Quickly, the effort morphed from local restaurant owners feeding relief workers into a full-scale grassroots organization.
"We've raised over $1.3 million, most of which has already been distributed to about 300 families," Winters said.
Sea Bright Rising has been applauded for working quickly with no red tape to help Sandy victims.
"According to Governor Christie, we were the only organization able to, number one, raise that kind of money, and number two, get it distributed," Winters explained.
While progress has been made in Sea Bright, there is still a long way to go post-storm.
"It's certainly not the town it was prior to Hurricane Sandy," Winters said.
She estimates that only about one-third of residents have come back and over 100 properties still sit abandoned.
Over the last few months, fundraising efforts have been stalled, and the group needed a jolt to move to the next phase of recovery and rebuilding. That has come in the form of a partnership with St.
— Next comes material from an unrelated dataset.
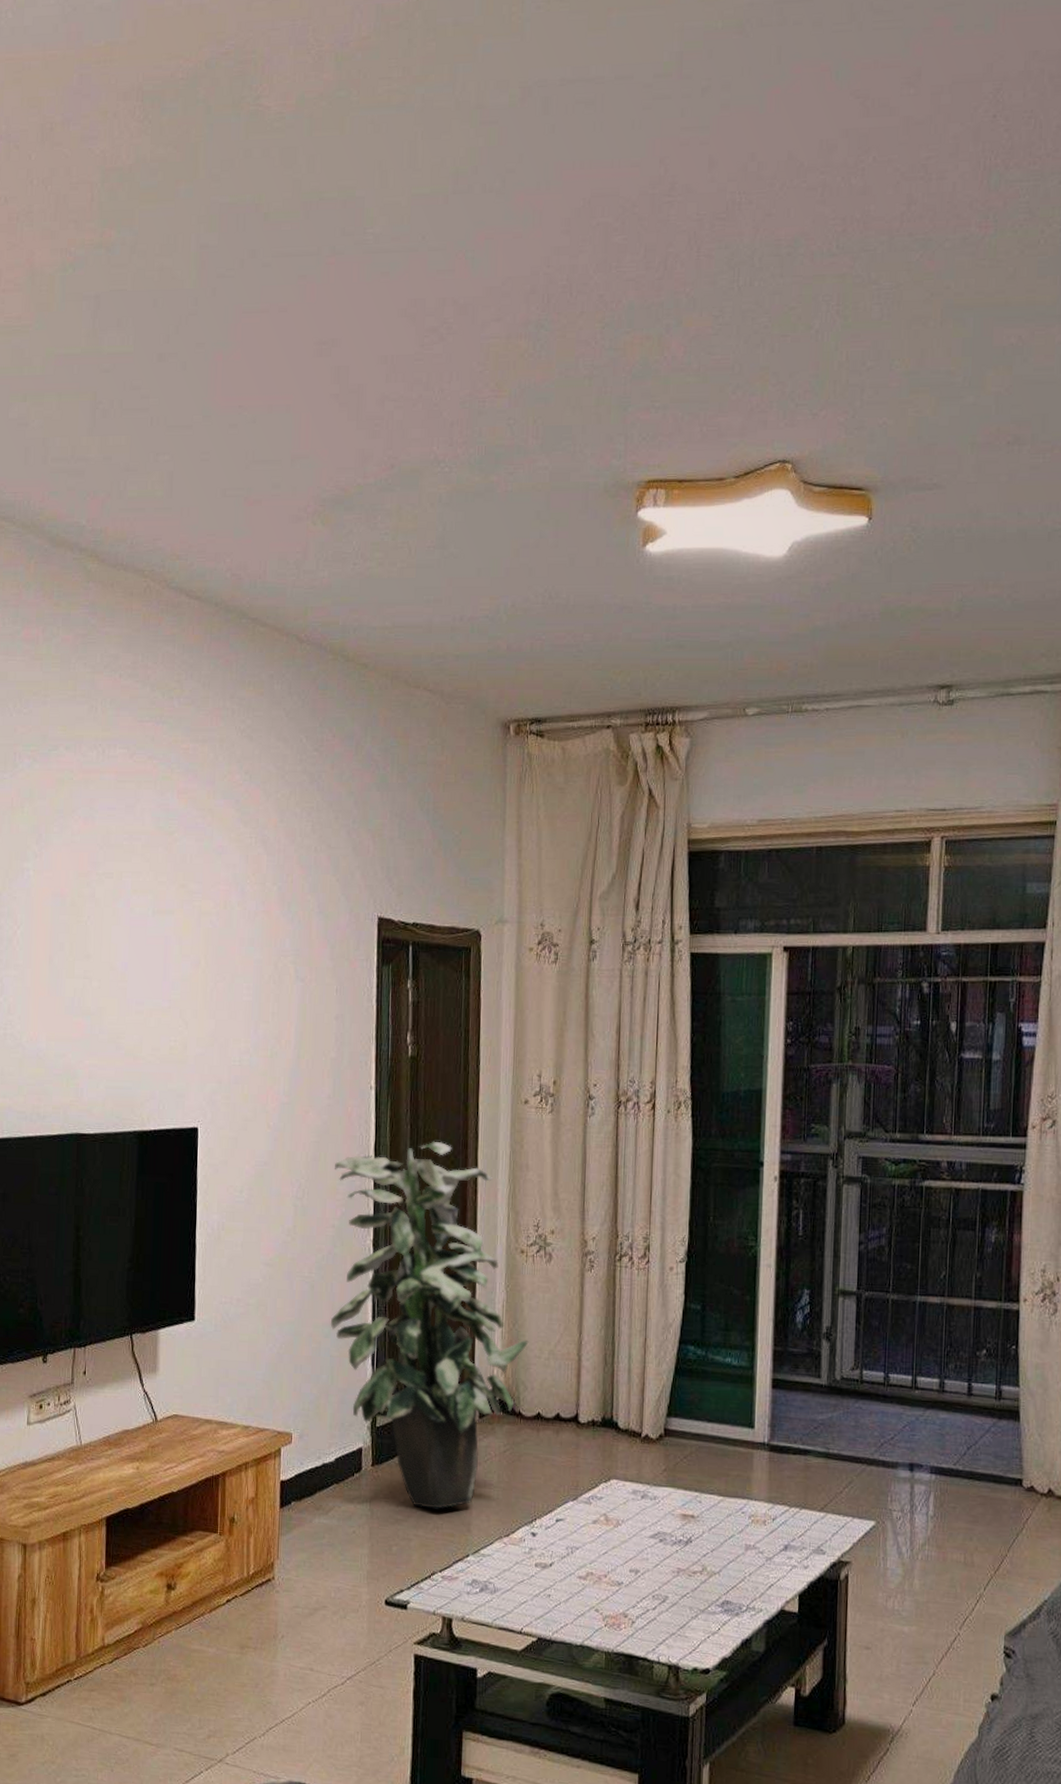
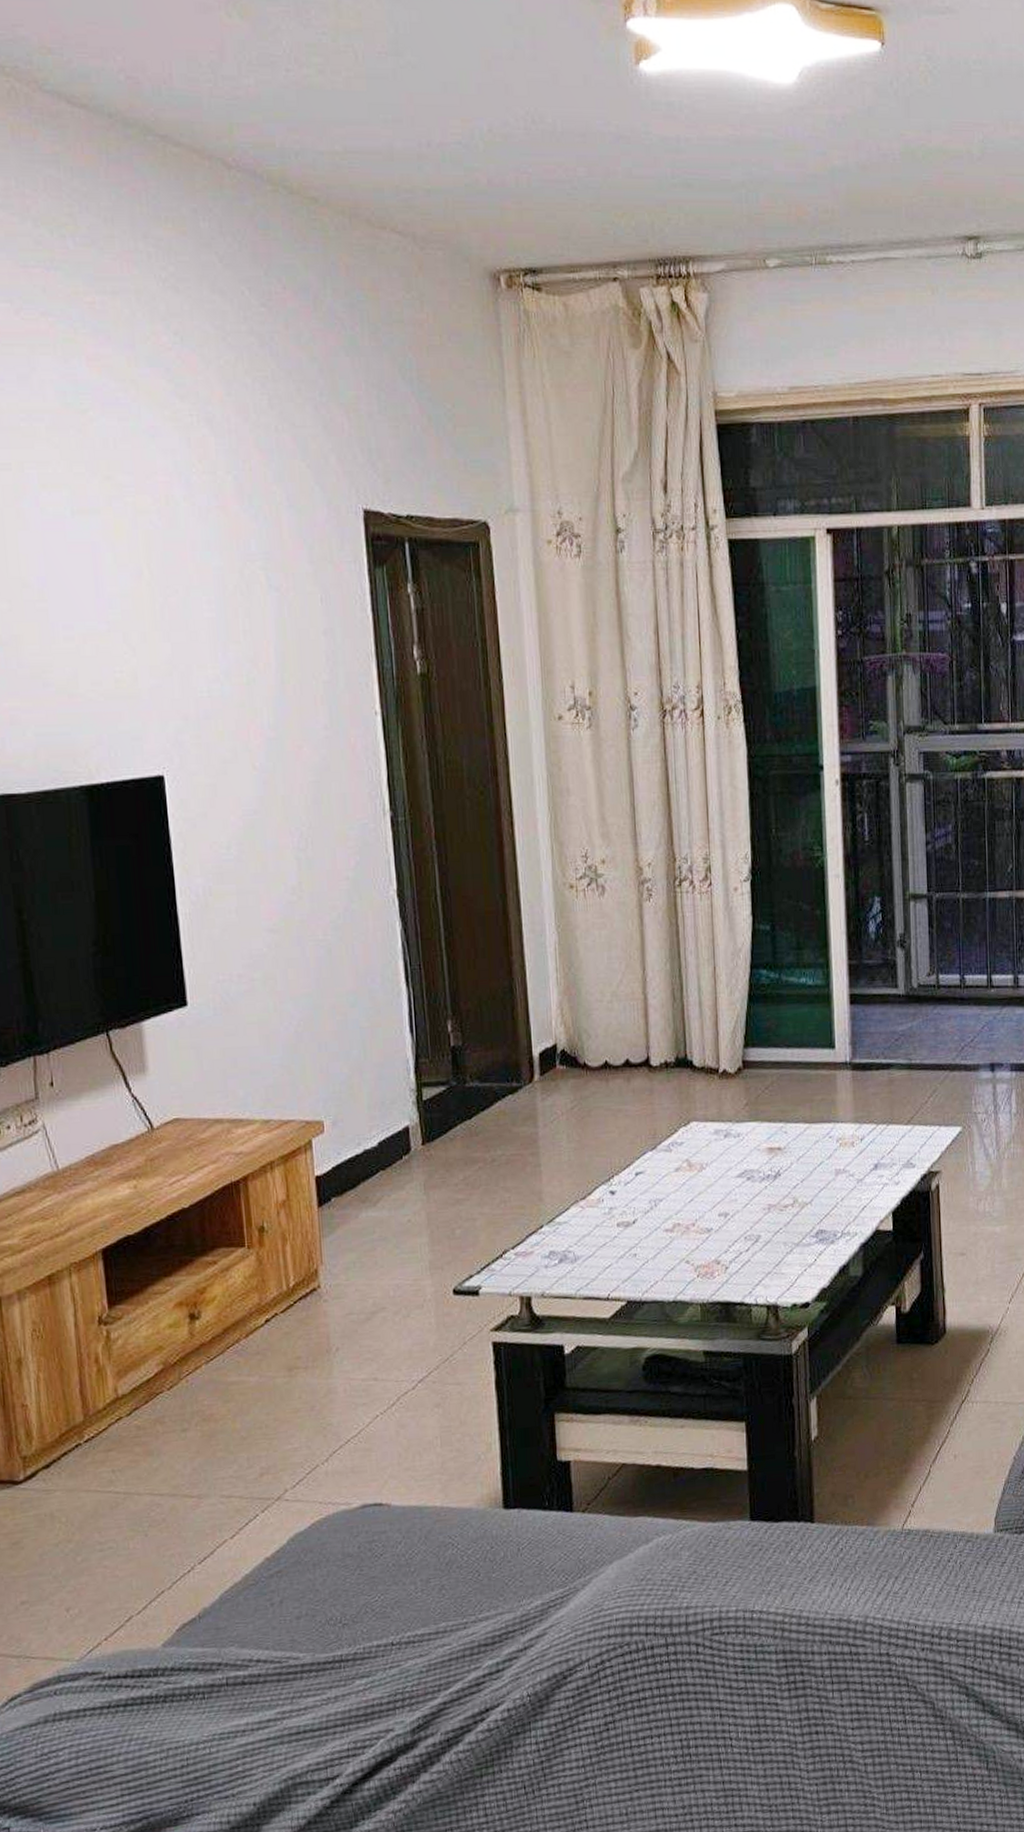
indoor plant: present [330,1141,529,1509] -> none [341,770,588,1182]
Bernard Project, which is a national disaster recovery program that was started after Hurricane Katrina.
Since assisting with that relief effort, the non-profit has applied their model to other areas in need.
Winters said this alliance is a game-changer for the town and the charity, allowing Sea Bright Rising to use St. Bernard Project's proven model and track-record to assist residents who own homes, but lack the financial means necessary to rebuild on their own. They will serve the towns of Sea Bright, Highlands and Rumson.
"The project will probably last about two years, and it'll probably cost about $2.5 million," Winters said.
The program is expected to begin later this month.